# Ascension rate of balloon

1. Jun 12, 2010

### Imustthink

How do I find the accelerating ascension rate of my helium balloon?
Ignore factors such as the increase of volume as it ascends, temperature, wind etc.
I just want the basic ascension rate of ideal non changing conditions.

rho_f Outside air density - I think typical air density is this - 1.2 kg/m^3

v Volume - 179.59438 m^3

m Mass - 90.7184 kg

g Earth's gravity - 9.80665 m/s^2

Through some research I have been given this formula but am not sure if its the correct one or how to compute it.

a = g*(rho_f * V - m)/(rho_f*V + m)

http://en.wikipedia.org/wiki/Buoyancy#Beyond_Archimedes_Principle

Last edited: Jun 12, 2010
2. Jun 12, 2010

### Phrak

For a non-accelerating ascent, the upward force of buoyancy will be balanced by a downward force due to air friction.

3. Jun 12, 2010

### Imustthink

(edited) I meant the accelerating rate, sorry

4. Jun 12, 2010

### Phrak

OK. Use the T=ρfVg-mg equation from your Wikipedia article to find the initial upward force.

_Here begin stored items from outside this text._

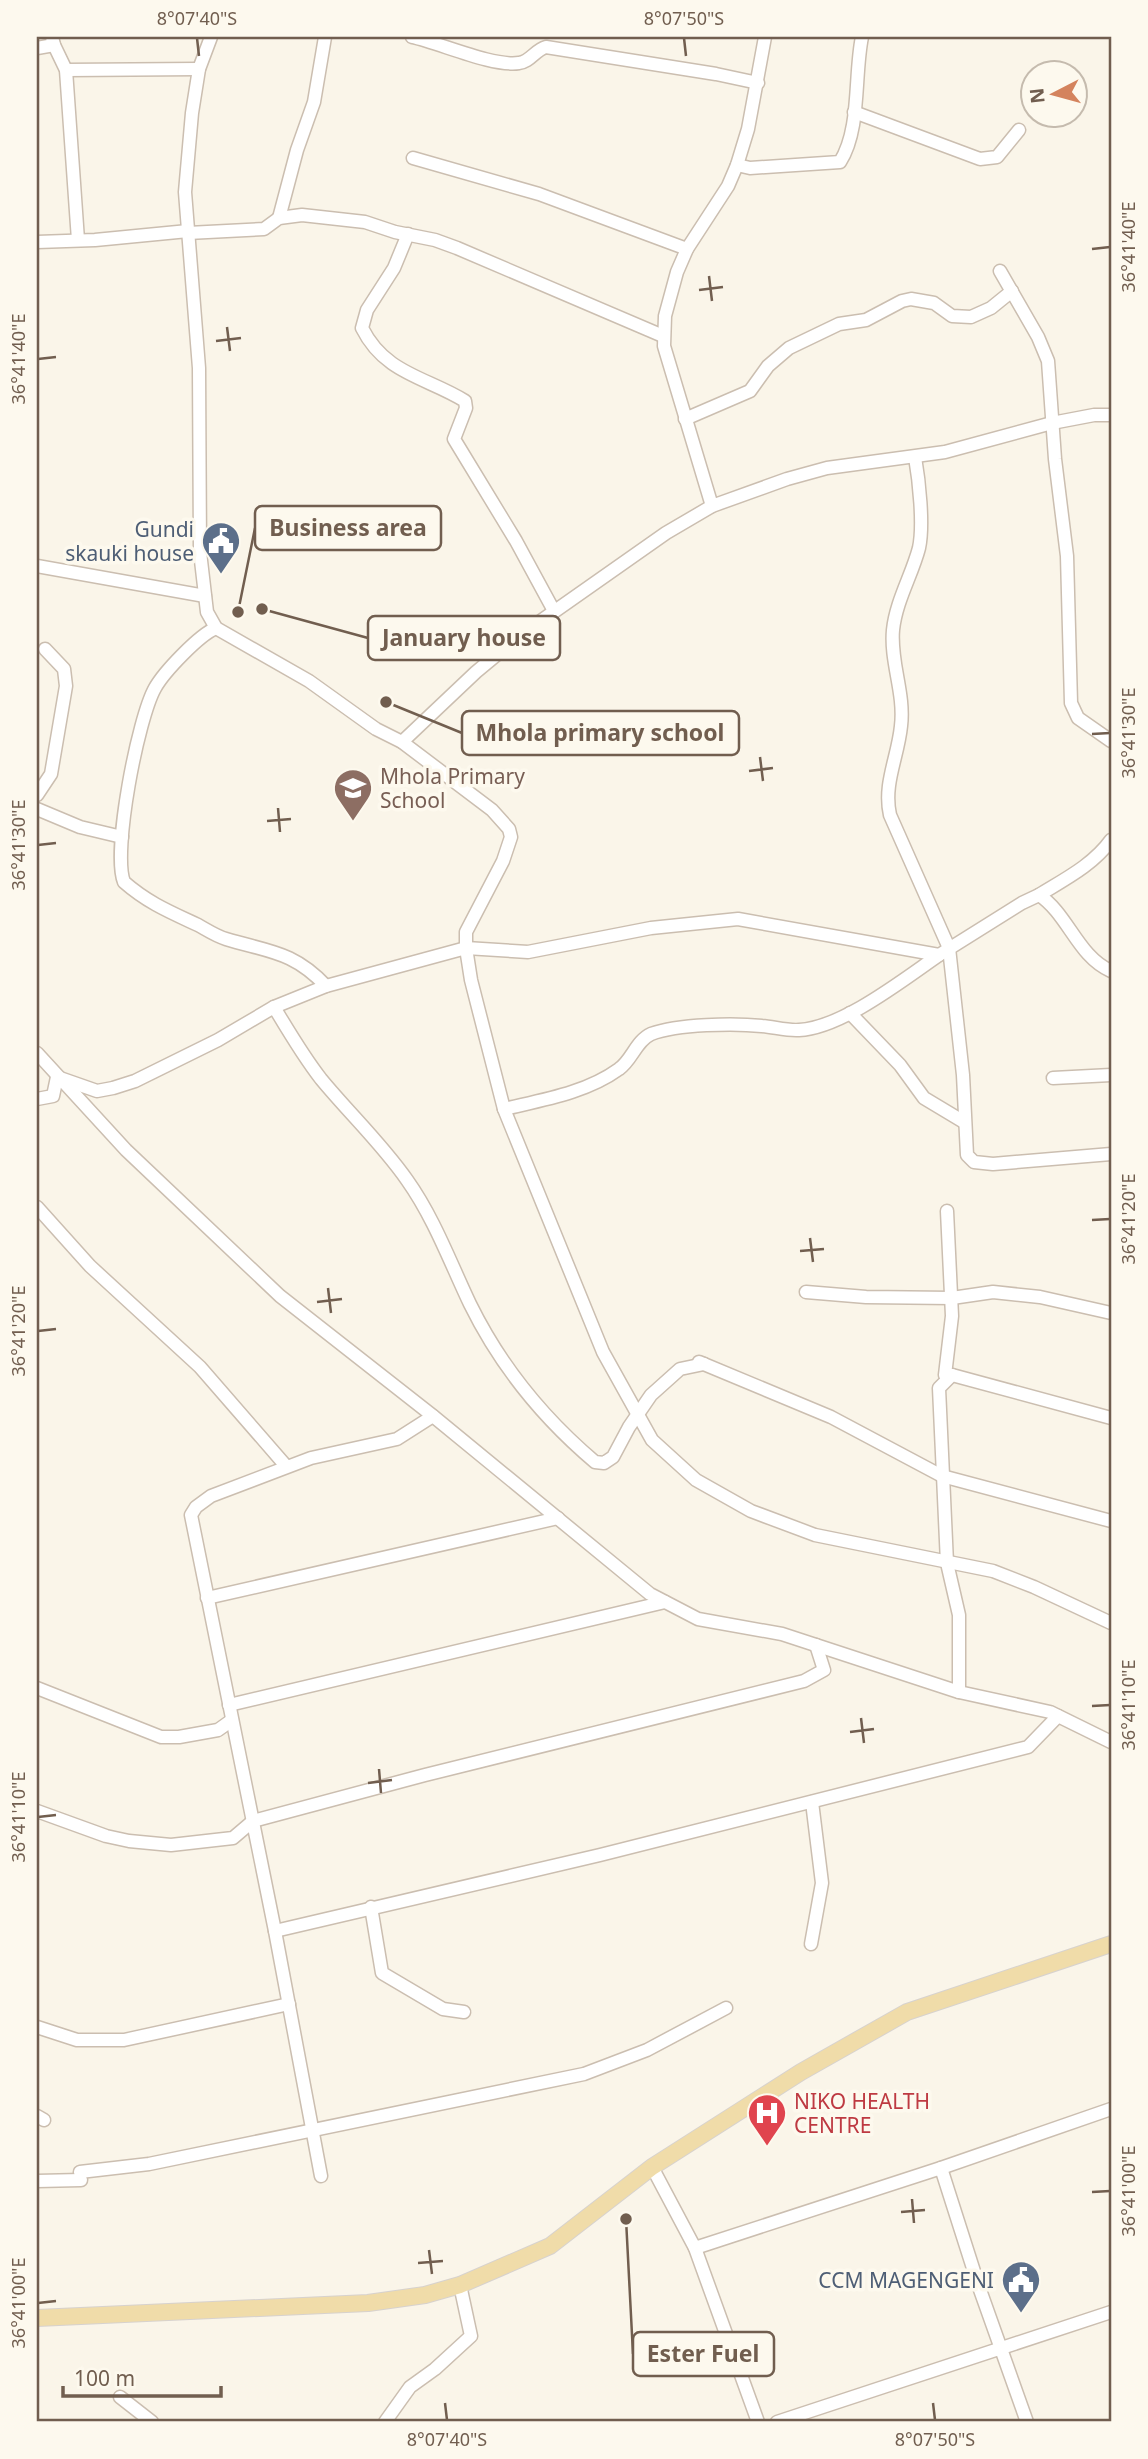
<svg xmlns="http://www.w3.org/2000/svg" width="1148" height="2459" viewBox="0 0 1148 2459" font-family="'Noto Sans',sans-serif">
<style>
.lines{fill:none;stroke-linecap:round;stroke-linejoin:round}
.minor-casing{stroke:#cbbeb0;stroke-width:15}
.major-casing{stroke:#d7d2ce;stroke-width:18}
.minor{stroke:#fff;stroke-width:12}
.major{stroke:#f0dca9;stroke-width:16}
.ticks{fill:none;stroke:#715e4f;stroke-width:2.5}
.labels{text-anchor:middle;dominant-baseline:central;stroke-width:7;stroke-linejoin:round;paint-order:stroke}
.service-label{font-size:21px;fill:#4e5e75;stroke:#fdf9ee;text-anchor:end}
.education-label{font-size:21px;fill:#785e54;stroke:#fdf9ee;text-anchor:start}
.health-label{font-size:21px;fill:#be3a42;stroke:#fdf9ee;text-anchor:start}
.leader{fill:none;stroke:#715e4f;stroke-width:2.5}
.callout-dot{fill:#715e4f;stroke:#fdf9ee;stroke-width:2.5}
.callout{fill:#fdf9ee;stroke:#715e4f;stroke-width:2.5}
.callout-label{font-size:23px;text-anchor:middle;font-weight:bold;fill:#715e4f}
.neatline{fill:none;stroke:#715e4f;stroke-width:2.5}
.ticks-label{font-size:18px;text-anchor:middle;fill:#715e4f}
</style>
<rect width="100%" height="100%" fill="#faf5e9"/>
<g class="lines">
<g class="minor-casing">
<g id="minor">
<path d="M52 37 54 45 66 70 78 240"/>
<path d="M211 37 199 69 192 113 185 192 199 368 200 552 207 612 216 628 309 681 376 729 402 742 492 810 509 829 511 837 503 861 466 932V948L471 980 504 1109 603 1352 652 1440 696 1480 751 1511 815 1535 993 1571 1034 1587 1111 1623"/>
<path d="M412 37C440 43 493 67 519 63 530 62 535 50 546 47L716 74 758 83"/>
<path d="M37 48 54 45"/>
<path d="M66 70 199 69"/>
<path d="M854 112 980 159 997 157 1019 130"/>
<path d="M413 158 539 194 687 249"/>
<path d="M737 165 750 168 840 162C861 129 854 75 862 37"/>
<path d="M279 218 297 150 314 102 325 37"/>
<path d="M188 233 264 229 279 218 302 215 365 222 395 232 435 240 457 248 663 336"/>
<path d="M408 234 394 268 367 310 362 328C385 374 426 377 465 401L466 408 454 439 516 541 554 611"/>
<path d="M37 242 95 240 188 231"/>
<path d="M1000 271 1038 337 1048 361 1055 459 1067 556 1071 703 1078 718 1111 741"/>
<path d="M685 419 750 391 768 366 789 348 839 324 866 320 902 301 911 299 934 303 952 316 971 317 991 308 1012 291"/>
<path d="M915 457C919 480 924 525 919 548 912 575 896 601 893 630 890 662 905 693 901 726 898 757 883 784 890 815L949 948 963 1075 967 1155 974 1162 993 1164 1111 1154"/>
<path d="M712 506 664 346 665 316 677 272 687 249 728 186 737 165 748 129 765 37"/>
<path d="M37 566 205 596"/>
<path d="M216 628C199 635 164 672 155 688 138 718 112 852 124 882 148 903 170 912 198 925 207 930 216 936 226 939 269 952 293 951 326 986"/>
<path d="M402 742 476 672 518 637 666 533 712 506 787 479 827 468 945 452 1052 423 1094 415H1111"/>
<path d="M37 795 51 774 66 686 64 669 45 649"/>
<path d="M37 809 80 827 122 837"/>
<path d="M1039 895C1065 879 1093 865 1111 840"/>
<path d="M274 1007C289 1032 303 1056 321 1079 349 1113 382 1144 407 1180 434 1218 450 1262 470 1304 500 1365 543 1418 595 1462L604 1463 613 1457 629 1427 651 1395 680 1369 704 1364"/>
<path d="M850 1013 900 1065 924 1098 964 1122"/>
<path d="M37 1053 126 1150 280 1296 433 1416 650 1594 698 1619 782 1634 959 1692 1050 1712 1111 1742"/>
<path d="M1053 1078 1111 1075"/>
<path d="M37 1099 53 1096 57 1077 97 1091 113 1088 135 1081 218 1040 274 1007 326 986 466 948 528 952 651 928 738 919 939 955 1022 903 1039 895C1068 914 1078 957 1111 971"/>
<path d="M504 1109C542 1100 586 1093 619 1069 632 1060 636 1041 651 1034 678 1024 734 1023 762 1026 774 1027 788 1031 799 1030 842 1028 904 979 939 955"/>
<path d="M37 1207 90 1266 200 1367 286 1466"/>
<path d="M947 1211 952 1316 945 1375H952"/>
<path d="M806 1292 866 1297 952 1298 993 1292 1040 1297 1111 1313"/>
<path d="M699 1362 831 1417 942 1476 1111 1521"/>
<path d="M207 1598 558 1518"/>
<path d="M37 1688 161 1737H179L218 1730 232 1720"/>
<path d="M959 1692V1615L947 1563 939 1388 952 1375 1111 1418"/>
<path d="M229 1705 665 1602"/>
<path d="M37 1811 106 1836 129 1841 171 1845 233 1838 253 1821 425 1775 804 1681 824 1670 816 1645"/>
<path d="M371 1907 382 1973 443 2009 464 2012"/>
<path d="M275 1931 600 1855 1028 1747 1058 1716"/>
<path d="M811 1944 822 1883 812 1802"/>
<path d="M37 2027 77 2040H124L289 2004"/>
<path d="M37 2116 44 2120"/>
<path d="M652 2167 695 2248 758 2422"/>
<path d="M941 2168 979 2287 1027 2422"/>
<path d="M80 2172 149 2164 584 2074 647 2050 726 2008"/>
<path d="M321 2176 275 1931 191 1515 196 1507 211 1496 311 1458 397 1439 433 1416"/>
<path d="M37 2181 81 2180"/>
<path d="M695 2248 941 2168 1111 2109"/>
<path d="M120 2397 152 2422"/>
<path d="M385 2422 410 2387 435 2369 471 2336 460 2285"/>
<path d="M777 2422 1111 2312"/>
</g>
</g>
<g class="major-casing">
<path id="major" d="M37 2318 368 2303 425 2295 460 2285 550 2246 652 2167 801 2072 907 2012 1111 1944"/>
</g>
<use href="#minor" class="minor"/>
<use href="#major" class="major"/>
</g>
<path class="ticks" d="M197 38 199 56M684 38 686 56M1092 249 1110 247M709 276 712 301M699 290 723 287M227 327 230 351M216 341 241 338M38 359 56 357M1092 734 1110 733M760 757 763 781M749 771 773 768M278 808 280 832M267 821 291 819M38 845 56 843M1092 1220 1110 1219M810 1238 813 1262M800 1251 824 1249M328 1288 331 1313M317 1302 342 1299M38 1331 56 1329M1092 1706 1110 1705M861 1718 864 1743M850 1732 874 1729M379 1769 381 1793M368 1783 392 1780M38 1817 56 1815M1092 2192 1110 2191M912 2199 914 2223M901 2212 925 2210M429 2250 432 2274M418 2263 443 2261M38 2303 56 2301M445 2403 447 2420M933 2403 935 2420"/>
<defs>
<g id="civic-pin" transform="scale(2.0125)"><path d="M0 17L-7.5 6A9.5 9.5 0 1 1 7.5 6Z" fill="#5c6f8a" stroke="#fdf9ee"/><path d="M-.6-6.5H3V-4.5H.6V-3L4-1V1h2V6H-6V1h2V-1L-.6-3ZM-1.2 2.5V6h2.4V2.5Z" fill="#fff"/></g>
<g id="school-pin" transform="scale(2.0125)"><path d="M0 17L-7.5 6A9.5 9.5 0 1 1 7.5 6Z" fill="#8d6e63" stroke="#fdf9ee"/><path d="M0-5L7-2L0 1L-7-2ZM-4 1L0 2.5L4 1V4Q0 6-4 4Z" fill="#fff"/></g>
<g id="hospital-pin" transform="scale(2.0125)"><path d="M0 17L-7.5 6A9.5 9.5 0 1 1 7.5 6Z" fill="#e0444e" stroke="#fdf9ee"/><path d="M-5-5h3v3.5h4V-5h3V5h-3V1.5h-4V5h-3Z" fill="#fff"/></g>
</defs>
<g fill-rule="evenodd">
<use href="#civic-pin" x="221" y="541"/>
<use href="#school-pin" x="353" y="788"/>
<use href="#hospital-pin" x="767" y="2113"/>
<use href="#civic-pin" x="1021" y="2280"/>
</g>
<g class="labels">
<g class="service-label">
<text x="194" y="529">Gundi<tspan x="194" dy="24">skauki house</tspan></text>
<text x="994" y="2280">CCM MAGENGENI</text>
</g>
<g class="education-label">
<text x="380" y="776">Mhola Primary<tspan x="380" dy="24">School</tspan></text>
</g>
<g class="health-label">
<text x="794" y="2101">NIKO HEALTH<tspan x="794" dy="24">CENTRE</tspan></text>
</g>
</g>
<path class="leader" d="M238 612L255 528M262 609L368 638M386 702L462 733M626 2219L633 2354"/>
<g class="callout-dot">
<circle cx="238" cy="612" r="7"/>
<circle cx="262" cy="609" r="7"/>
<circle cx="386" cy="702" r="7"/>
<circle cx="626" cy="2219" r="7"/>
</g>
<g class="callout">
<rect x="255" y="506" width="186" height="44" rx="7"/>
<rect x="368" y="616" width="192" height="44" rx="7"/>
<rect x="462" y="711" width="277" height="44" rx="7"/>
<rect x="633" y="2332" width="141" height="44" rx="7"/>
</g>
<g class="callout-label">
<text x="348" y="536">Business area</text>
<text x="464" y="646">January house</text>
<text x="600" y="741">Mhola primary school</text>
<text x="703" y="2362">Ester Fuel</text>
</g>
<rect width="1148" height="2459" fill="none" stroke="#fdf9ee" stroke-width="77"/>
<g transform="translate(1054 94) rotate(264)"><circle r="33" fill="#fdf9ee" stroke="#c5bbae" stroke-width="2"/>
<path d="M0-5L12 26L0 18L-12 26Z" fill="#d4835d"/>
<text y="-10" font-size="19" font-weight="bold" text-anchor="middle" fill="#715e4f">N</text>
</g>
<path d="M63 2386v10h158v-10" fill="none" stroke="#715e4f" stroke-width="3.5"/>
<text x="74" y="2386" font-size="21" fill="#715e4f" stroke="#fdf9ee" stroke-width="5" paint-order="stroke">100 m</text>
<rect x="38" y="38" width="1072" height="2382" class="neatline"/>
<g class="ticks-label">
<text x="197" y="25">8°07'40"S</text>
<text x="684" y="25">8°07'50"S</text>
<text transform="translate(1129 247) rotate(-90)" y="6">36°41'40"E</text>
<text transform="translate(19 359) rotate(-90)" y="6">36°41'40"E</text>
<text transform="translate(1129 733) rotate(-90)" y="6">36°41'30"E</text>
<text transform="translate(19 845) rotate(-90)" y="6">36°41'30"E</text>
<text transform="translate(1129 1219) rotate(-90)" y="6">36°41'20"E</text>
<text transform="translate(19 1331) rotate(-90)" y="6">36°41'20"E</text>
<text transform="translate(1129 1705) rotate(-90)" y="6">36°41'10"E</text>
<text transform="translate(19 1817) rotate(-90)" y="6">36°41'10"E</text>
<text transform="translate(1129 2191) rotate(-90)" y="6">36°41'00"E</text>
<text transform="translate(19 2303) rotate(-90)" y="6">36°41'00"E</text>
<text x="447" y="2446">8°07'40"S</text>
<text x="935" y="2446">8°07'50"S</text>
</g>
</svg>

The initial acceleration is then, ai=T/m.

5. Jun 12, 2010

### Imustthink

So if I did this correctly the answer is: 13.490311 m/s^2 ?

6. Jun 12, 2010

### Phrak

7. Jun 12, 2010

### Imustthink

Giga-thanks!

8. Jun 12, 2010

### Imustthink

How would I find the constant non accelerating ascent due to air friction? haha

9. Jun 13, 2010

### Phrak

Under Mechanical Engineering there's a Aerospace Engineering subfolder. I take it this balloon would take the shape of a teardrop, flattened on the nose, with a lot of wrinkles. I'm not touching that one.